| TASK TO CARRY OUT |
In the BillingViews piece about a confession novel, what is the title of the novel by Charles Brett?

| SELECTED EXCERPT |

[Start of section]

Very few press releases get read twice here on BillingViews Boulevard. In fact, it would be true to say that most are scanned with a finger hovering, dagger like, over the ‘delete’ key.
Imagine the scene, when this popped into the mailbox:
‘The Vatican introduces a high tech approach to confession, placing smartphones in confessionals which connect to the Vatican Confessional Call Centre where priests hear confessions and accept monetary contributions to the church, paid by credit card, PayPal and even SinCards. This is a huge success in Europe and North America.’
Frankly, on the second reading it was even more fascinating.
Then, of course, we realized it was not actually a press release, but the introduction to a new novel by someone called Charles Brett, entitled The HolyPhone Confessional Crisis.
We nearly ordered one.
Strangely, although the book – ‘a cross between Po Bronson and Dan Brown’ – hinges on a pretty obvious plot, it provides an interesting angle on the new sexy bit of billing – payments.
The other day we pondered why everyone was rushing for the payments space, and concluded that it is now the critical customer contact point (billing no longer has that privilege). The aim of every company that wants to make its customers happy (which should equate to every company) needs to make the contact easy, pleasant and seamless. It also needs to reward loyalty – properly.
The story of Holyphones and payments only serves to highlight how big that one opportunity would be. Making confessions easy and payment easier, is a radical but relevant example.
Payments processing attracts anywhere between one and three percent – more depending on market, competition and whether you are called Apple or Google. So, with an estimated 1.2 billion Roman Catholics in the world, let us say that 10 percent decide to confess via phone. 120 million multiplied by, say, two percent of $10 a month.
Now that is a business model!
Now, if you will excuse us, we will go and see if we can get a trademark on a SinCard.

[End of section]

| DATA EXTRACT |
[Start of section]

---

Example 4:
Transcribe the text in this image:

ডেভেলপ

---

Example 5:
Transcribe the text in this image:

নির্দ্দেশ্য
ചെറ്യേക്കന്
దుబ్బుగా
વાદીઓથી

[End of section]

| SOLUTION FOR THIS EXERCISE |
The HolyPhone Confessional Crisis